*Request*
In the entries that follow, which lines hold the string "wire"? List them.

_ _ _ _ _ _ _

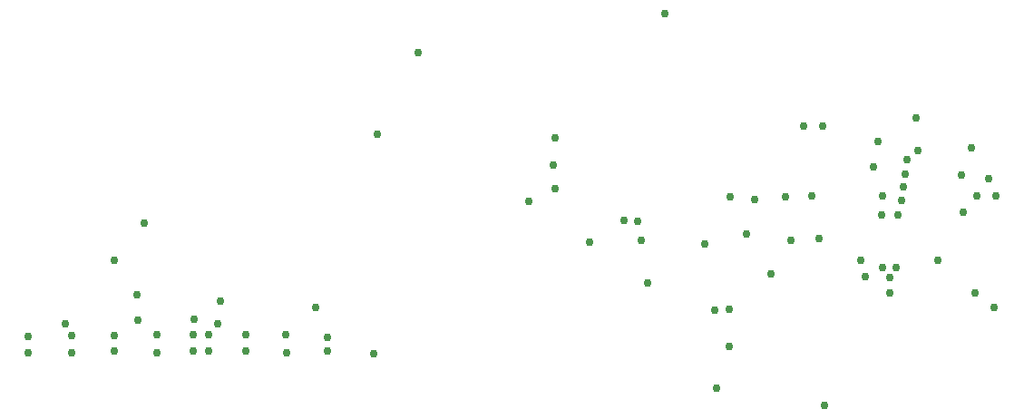
<source format=gbr>
G04 EAGLE Gerber RS-274X export*
G75*
%MOMM*%
%FSLAX34Y34*%
%LPD*%
%INVias*%
%IPPOS*%
%AMOC8*
5,1,8,0,0,1.08239X$1,22.5*%
G01*
%ADD10C,0.756400*%


D10*
X722000Y290000D03*
X841000Y352000D03*
X901000Y265000D03*
X624000Y284000D03*
X845000Y376000D03*
X932000Y370000D03*
X745000Y252000D03*
X683000Y280000D03*
X730000Y322000D03*
X833000Y250000D03*
X937000Y325000D03*
X829000Y265000D03*
X867000Y321000D03*
X132000Y265000D03*
X160000Y300000D03*
X153000Y233000D03*
X154000Y209000D03*
X207000Y210000D03*
X86000Y206000D03*
X231000Y227000D03*
X229000Y206000D03*
X862068Y258000D03*
X849000Y258000D03*
X790291Y285291D03*
X764000Y284000D03*
X707000Y324000D03*
X646000Y495000D03*
X693000Y218368D03*
X694000Y146000D03*
X630000Y243732D03*
X544000Y332000D03*
X706000Y219000D03*
X706000Y185000D03*
X576000Y282000D03*
X519000Y320000D03*
X52000Y179000D03*
X52000Y194000D03*
X92000Y179000D03*
X92000Y195000D03*
X132000Y180000D03*
X132000Y195000D03*
X172000Y179000D03*
X172000Y196000D03*
X206000Y180000D03*
X206000Y196000D03*
X293000Y179000D03*
X292000Y196000D03*
X374000Y178000D03*
X320000Y221000D03*
X331000Y193000D03*
X331000Y180000D03*
X255000Y180000D03*
X255000Y196000D03*
X220000Y180000D03*
X220000Y196000D03*
X871709Y358709D03*
X882682Y367900D03*
X795000Y130000D03*
X936000Y235000D03*
X925000Y309932D03*
X923000Y345068D03*
X948622Y341068D03*
X953000Y221332D03*
X856000Y235000D03*
X856000Y249000D03*
X870791Y345209D03*
X881000Y398068D03*
X416000Y459000D03*
X378000Y383000D03*
X759000Y324000D03*
X608000Y302000D03*
X542000Y354000D03*
X620791Y301209D03*
X544000Y379000D03*
X793000Y390068D03*
X783000Y324932D03*
X776000Y390068D03*
X848000Y307000D03*
X864000Y307000D03*
X954690Y324932D03*
X849000Y324932D03*
X869000Y334000D03*
M02*

</source>
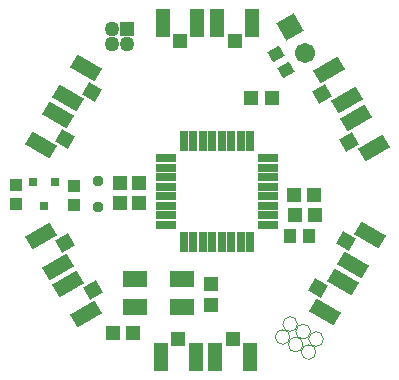
<source format=gts>
G04*
G04 #@! TF.GenerationSoftware,Altium Limited,Altium Designer,21.9.1 (22)*
G04*
G04 Layer_Color=8388736*
%FSLAX44Y44*%
%MOMM*%
G71*
G04*
G04 #@! TF.SameCoordinates,043B7ADD-777D-4B4F-A2BF-0A1D89707C51*
G04*
G04*
G04 #@! TF.FilePolarity,Negative*
G04*
G01*
G75*
%ADD11C,0.0000*%
%ADD32R,1.7032X0.7532*%
%ADD33R,0.7532X1.7032*%
%ADD34R,1.3032X1.2032*%
%ADD35R,1.2532X2.4032*%
%ADD36R,1.2032X1.2532*%
G04:AMPARAMS|DCode=37|XSize=1.2532mm|YSize=2.4032mm|CornerRadius=0mm|HoleSize=0mm|Usage=FLASHONLY|Rotation=120.000|XOffset=0mm|YOffset=0mm|HoleType=Round|Shape=Rectangle|*
%AMROTATEDRECTD37*
4,1,4,1.3539,0.0582,-0.7273,-1.1435,-1.3539,-0.0582,0.7273,1.1435,1.3539,0.0582,0.0*
%
%ADD37ROTATEDRECTD37*%

G04:AMPARAMS|DCode=38|XSize=1.2032mm|YSize=1.2532mm|CornerRadius=0mm|HoleSize=0mm|Usage=FLASHONLY|Rotation=120.000|XOffset=0mm|YOffset=0mm|HoleType=Round|Shape=Rectangle|*
%AMROTATEDRECTD38*
4,1,4,0.8435,-0.2077,-0.2419,-0.8343,-0.8435,0.2077,0.2419,0.8343,0.8435,-0.2077,0.0*
%
%ADD38ROTATEDRECTD38*%

G04:AMPARAMS|DCode=39|XSize=1.2532mm|YSize=2.4032mm|CornerRadius=0mm|HoleSize=0mm|Usage=FLASHONLY|Rotation=240.000|XOffset=0mm|YOffset=0mm|HoleType=Round|Shape=Rectangle|*
%AMROTATEDRECTD39*
4,1,4,-0.7273,1.1435,1.3539,-0.0582,0.7273,-1.1435,-1.3539,0.0582,-0.7273,1.1435,0.0*
%
%ADD39ROTATEDRECTD39*%

G04:AMPARAMS|DCode=40|XSize=1.2032mm|YSize=1.2532mm|CornerRadius=0mm|HoleSize=0mm|Usage=FLASHONLY|Rotation=240.000|XOffset=0mm|YOffset=0mm|HoleType=Round|Shape=Rectangle|*
%AMROTATEDRECTD40*
4,1,4,-0.2419,0.8343,0.8435,0.2077,0.2419,-0.8343,-0.8435,-0.2077,-0.2419,0.8343,0.0*
%
%ADD40ROTATEDRECTD40*%

G04:AMPARAMS|DCode=41|XSize=0.9932mm|YSize=1.1332mm|CornerRadius=0mm|HoleSize=0mm|Usage=FLASHONLY|Rotation=300.000|XOffset=0mm|YOffset=0mm|HoleType=Round|Shape=Rectangle|*
%AMROTATEDRECTD41*
4,1,4,-0.7390,0.1468,0.2424,0.7134,0.7390,-0.1468,-0.2424,-0.7134,-0.7390,0.1468,0.0*
%
%ADD41ROTATEDRECTD41*%

%ADD42R,1.1032X1.1732*%
%ADD43R,1.2032X1.3032*%
%ADD44R,1.1332X0.9932*%
G04:AMPARAMS|DCode=45|XSize=0.8032mm|YSize=0.8032mm|CornerRadius=0.1766mm|HoleSize=0mm|Usage=FLASHONLY|Rotation=270.000|XOffset=0mm|YOffset=0mm|HoleType=Round|Shape=RoundedRectangle|*
%AMROUNDEDRECTD45*
21,1,0.8032,0.4500,0,0,270.0*
21,1,0.4500,0.8032,0,0,270.0*
1,1,0.3532,-0.2250,-0.2250*
1,1,0.3532,-0.2250,0.2250*
1,1,0.3532,0.2250,0.2250*
1,1,0.3532,0.2250,-0.2250*
%
%ADD45ROUNDEDRECTD45*%
%ADD46R,0.8032X0.8032*%
%ADD47R,2.0032X1.4032*%
%ADD48C,1.2632*%
%ADD49R,1.2632X1.2632*%
%ADD50C,1.7032*%
%ADD51P,2.4087X4X345.0*%
D11*
X824302Y515102D02*
G03*
X824302Y515102I-6220J0D01*
G01*
X830651Y526100D02*
G03*
X830651Y526100I-6220J0D01*
G01*
X835300Y508751D02*
G03*
X835300Y508751I-6220J0D01*
G01*
X841650Y519750D02*
G03*
X841650Y519750I-6220J0D01*
G01*
X846299Y502402D02*
G03*
X846299Y502402I-6220J0D01*
G01*
X852648Y513400D02*
G03*
X852648Y513400I-6220J0D01*
G01*
D32*
X719530Y666320D02*
D03*
Y658320D02*
D03*
Y650320D02*
D03*
Y642320D02*
D03*
Y634320D02*
D03*
Y626320D02*
D03*
Y618320D02*
D03*
Y610320D02*
D03*
X805530D02*
D03*
Y618320D02*
D03*
Y626320D02*
D03*
Y634320D02*
D03*
Y642320D02*
D03*
Y650320D02*
D03*
Y658320D02*
D03*
Y666320D02*
D03*
D33*
X734530Y595320D02*
D03*
X742530D02*
D03*
X750530D02*
D03*
X758530D02*
D03*
X766530D02*
D03*
X774530D02*
D03*
X782530D02*
D03*
X790530D02*
D03*
Y681320D02*
D03*
X782530D02*
D03*
X774530D02*
D03*
X766530D02*
D03*
X758530D02*
D03*
X750530D02*
D03*
X742530D02*
D03*
X734530D02*
D03*
D34*
X791700Y717220D02*
D03*
X808700D02*
D03*
X691120Y518500D02*
D03*
X674120D02*
D03*
X828230Y618380D02*
D03*
X845230D02*
D03*
X844520Y635100D02*
D03*
X827520D02*
D03*
D35*
X792190Y781050D02*
D03*
X762690D02*
D03*
X761180Y498510D02*
D03*
X790680D02*
D03*
X714970Y498430D02*
D03*
X744470D02*
D03*
X745920Y781100D02*
D03*
X716420D02*
D03*
D36*
X777440Y765800D02*
D03*
X775930Y513760D02*
D03*
X729720Y513680D02*
D03*
X731170Y765850D02*
D03*
D37*
X613390Y600248D02*
D03*
X628140Y574700D02*
D03*
X895205Y675306D02*
D03*
X880455Y700854D02*
D03*
X872240Y715500D02*
D03*
X857490Y741048D02*
D03*
X651360Y534642D02*
D03*
X636610Y560190D02*
D03*
D38*
X633972Y595099D02*
D03*
X874623Y680455D02*
D03*
X851658Y720649D02*
D03*
X657192Y555041D02*
D03*
D39*
X877295Y575776D02*
D03*
X892045Y601324D02*
D03*
X628090Y703080D02*
D03*
X613340Y677532D02*
D03*
X651250Y743088D02*
D03*
X636500Y717540D02*
D03*
X868940Y561480D02*
D03*
X854190Y535932D02*
D03*
D40*
X871463Y596175D02*
D03*
X633922Y682681D02*
D03*
X657082Y722689D02*
D03*
X848358Y556331D02*
D03*
D41*
X820930Y740939D02*
D03*
X812730Y755142D02*
D03*
D42*
X840410Y600570D02*
D03*
X824710D02*
D03*
D43*
X680080Y628440D02*
D03*
Y645440D02*
D03*
X696170Y628880D02*
D03*
Y645880D02*
D03*
X757610Y559660D02*
D03*
Y542660D02*
D03*
D44*
X641480Y626680D02*
D03*
Y643080D02*
D03*
X592510Y627780D02*
D03*
Y644180D02*
D03*
D45*
X661560Y624950D02*
D03*
Y646950D02*
D03*
D46*
X625490Y646310D02*
D03*
X606490D02*
D03*
X615990Y626310D02*
D03*
D47*
X692692Y540188D02*
D03*
X732692D02*
D03*
Y564188D02*
D03*
X692692D02*
D03*
D48*
X673660Y763570D02*
D03*
Y776270D02*
D03*
X686360Y763570D02*
D03*
D49*
Y776270D02*
D03*
D50*
X836758Y755720D02*
D03*
D51*
X824058Y777717D02*
D03*
M02*

</source>
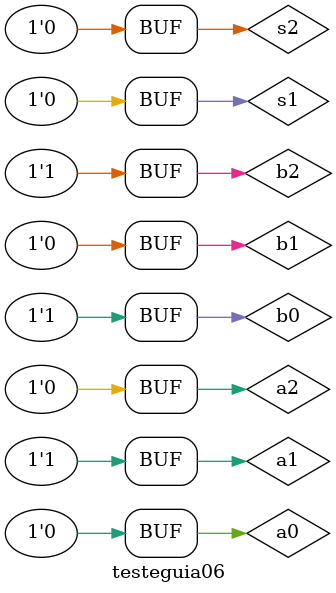
<source format=v>

module halfadder ( resto,vai1,a,b );
	output resto,vai1;
	input a,b;
	
	xor XOR1 (resto,a,b);
	and AND1 (vai1,a,b);
	
endmodule//halfadder

module fulladder ( resto,vai1,vem1,a,b );
	output resto,vai1;
	input vem1,a,b;
	wire w1,w2,w3;
	
	xor XOR1 (w1,a,b);
	and AND1 (w2,a,b);
	xor XOR2 (resto,w1,vem1);
	and AND2 (w3,vem1,w1);
	or OR1 (v1,w3,w2);
	
endmodule//fulladder


module comparator ( s,sinal1,a2,a1,a0,sinal2,b2,b1,b0 );
	output s;
	input sinal1,sinal2,a2,a1,a0,b2,b1,b0;
	wire w1,w2,w4,w3;
	
	xnor XNOR1 (w1,a0,b0);
	xnor XNOR2 (w2,a1,b1);
	xnor XNOR3 (w3,a2,b2);
	xnor XNOR4 (w4,sinal1,sinal2);
	and AND1 (s,w1,w2,w3,w4);
	
endmodule//comparator

module completeadder ( s0,s1,s2,s3,s4,sinal1,a2,a1,a0,sinal2,b2,b1,b0 );
	output s0,s1,s2,s3,s4;
	input sinal1,a2,a1,a0,sinal2,b2,b1,b0;
	wire w1,w2,w3,w4,w5,w6;
	
	halfadder HALF1 ( s4,w1,a0,b0 );
	fulladder FULL1 ( s3,w2,w1,a1,b1 );
	fulladder FULL2 ( s2,w3,w2,a2,b2 );
	fulladder FULL3 ( s1,s0,w3,sinal1,sinal2 );
	
endmodule//completeadder

module testeguia06;
	reg s1,a2,a1,a0,s2,b2,b1,b0;
	wire w1,w2,w3,w4,w5,w6;
	
	comparator COMP1 (w1,s1,a2,a1,a0,s2,b2,b1,b0);
	completeadder COMPLA1 (w2,w3,w4,w5,w6,s1,a2,a1,a0,s2,b2,b1,b0 );
	
initial begin:start
end

//PARTE PRICIPAL

initial begin:main
	$display ("Guia06 - Programa1");
	$display ("Projeto de uma ALU para 4 bits com somador completo e comparador\n");
	$display ("Aluno: Tiago Menegaz de Melo Garcia		Matricula:405844\n");
	$display ("Relatorio de Testes");
	#1	a0 = 0; a2 = 0; a1 = 0; b1 = 0; b2 = 0; b0 = 0; s1 = 0; s2 = 0;
	$monitor ("%b | %b %b %b  +  %b | %b %b %b  = %b | %b | %b %b %b  Iguais[ %b ]",s1,a2,a1,a0,s2,b2,b1,b0,w2,w3,w4,w5,w6,w1);
	#1 a0 = 1;
	#1 b0 = 1;
	#1 a0 = 0; a1 = 1; b2 = 1;
	
end
endmodule
</source>
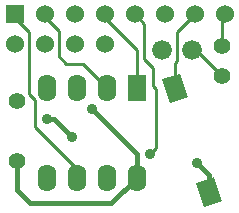
<source format=gtl>
G04 (created by PCBNEW (2013-07-07 BZR 4022)-stable) date 15/01/2015 15:50:08*
%MOIN*%
G04 Gerber Fmt 3.4, Leading zero omitted, Abs format*
%FSLAX34Y34*%
G01*
G70*
G90*
G04 APERTURE LIST*
%ADD10C,0.00590551*%
%ADD11R,0.06X0.06*%
%ADD12C,0.06*%
%ADD13R,0.062X0.09*%
%ADD14O,0.062X0.09*%
%ADD15C,0.055*%
%ADD16C,0.066*%
%ADD17C,0.035*%
%ADD18C,0.017*%
%ADD19C,0.01*%
G04 APERTURE END LIST*
G54D10*
G54D11*
X42680Y-25000D03*
G54D12*
X48680Y-25000D03*
X43680Y-25000D03*
X49680Y-25000D03*
X44680Y-25000D03*
X45680Y-25000D03*
X46680Y-25000D03*
X47680Y-25000D03*
X45680Y-26000D03*
X44680Y-26000D03*
X43680Y-26000D03*
X42680Y-26000D03*
G54D13*
X46750Y-27450D03*
G54D14*
X45750Y-27450D03*
X44750Y-27450D03*
X43750Y-27450D03*
X43750Y-30450D03*
X44750Y-30450D03*
X45750Y-30450D03*
X46750Y-30450D03*
G54D15*
X42750Y-29900D03*
X42750Y-27900D03*
X49606Y-27074D03*
X49606Y-26074D03*
G54D16*
X48600Y-26200D03*
X47600Y-26200D03*
G54D10*
G36*
X47594Y-27173D02*
X48193Y-26979D01*
X48450Y-27769D01*
X47850Y-27963D01*
X47594Y-27173D01*
X47594Y-27173D01*
G37*
G36*
X48719Y-30637D02*
X49318Y-30442D01*
X49575Y-31232D01*
X48976Y-31427D01*
X48719Y-30637D01*
X48719Y-30637D01*
G37*
G54D17*
X43750Y-28500D03*
X44600Y-29100D03*
X48750Y-29950D03*
X45250Y-28150D03*
X47200Y-29650D03*
G54D18*
X44000Y-28500D02*
X43750Y-28500D01*
X44600Y-29100D02*
X44000Y-28500D01*
X49147Y-30934D02*
X49147Y-30347D01*
X49147Y-30347D02*
X48750Y-29950D01*
G54D19*
X48600Y-26200D02*
X48731Y-26200D01*
X48731Y-26200D02*
X49606Y-27074D01*
X42680Y-25000D02*
X42680Y-25130D01*
X44750Y-30150D02*
X44750Y-30450D01*
X43350Y-28750D02*
X44750Y-30150D01*
X43350Y-27850D02*
X43350Y-28750D01*
X43150Y-27650D02*
X43350Y-27850D01*
X43150Y-27400D02*
X43150Y-27650D01*
X43150Y-27350D02*
X43150Y-27400D01*
X43150Y-26750D02*
X43150Y-27350D01*
X43150Y-25600D02*
X43150Y-26750D01*
X42680Y-25130D02*
X43150Y-25600D01*
X43680Y-25000D02*
X43680Y-25080D01*
X44950Y-26650D02*
X45750Y-27450D01*
X44400Y-26650D02*
X44950Y-26650D01*
X44150Y-26400D02*
X44400Y-26650D01*
X44150Y-25550D02*
X44150Y-26400D01*
X43680Y-25080D02*
X44150Y-25550D01*
X45680Y-25000D02*
X45680Y-25130D01*
X46750Y-26200D02*
X46750Y-27450D01*
X45680Y-25130D02*
X46750Y-26200D01*
G54D18*
X46750Y-29650D02*
X46750Y-30450D01*
X45250Y-28150D02*
X46750Y-29650D01*
X42750Y-29900D02*
X42750Y-30850D01*
X45900Y-31300D02*
X46750Y-30450D01*
X43200Y-31300D02*
X45900Y-31300D01*
X42750Y-30850D02*
X43200Y-31300D01*
G54D19*
X47000Y-25320D02*
X46680Y-25000D01*
X47000Y-26500D02*
X47000Y-25320D01*
X47300Y-26800D02*
X47000Y-26500D01*
X47300Y-27400D02*
X47300Y-26800D01*
X47400Y-27500D02*
X47300Y-27400D01*
X47400Y-29450D02*
X47400Y-27500D01*
X47200Y-29650D02*
X47400Y-29450D01*
X48022Y-27471D02*
X48022Y-26627D01*
X48100Y-25580D02*
X48680Y-25000D01*
X48100Y-26550D02*
X48100Y-25580D01*
X48022Y-26627D02*
X48100Y-26550D01*
X49606Y-26074D02*
X49606Y-25073D01*
X49606Y-25073D02*
X49680Y-25000D01*
M02*

</source>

_ _ _ _ _ _ _

*Output*
	wire w1,w2,w3;
	wire w1,w2,w4,w3;
	wire w1,w2,w3,w4,w5,w6;
	wire w1,w2,w3,w4,w5,w6;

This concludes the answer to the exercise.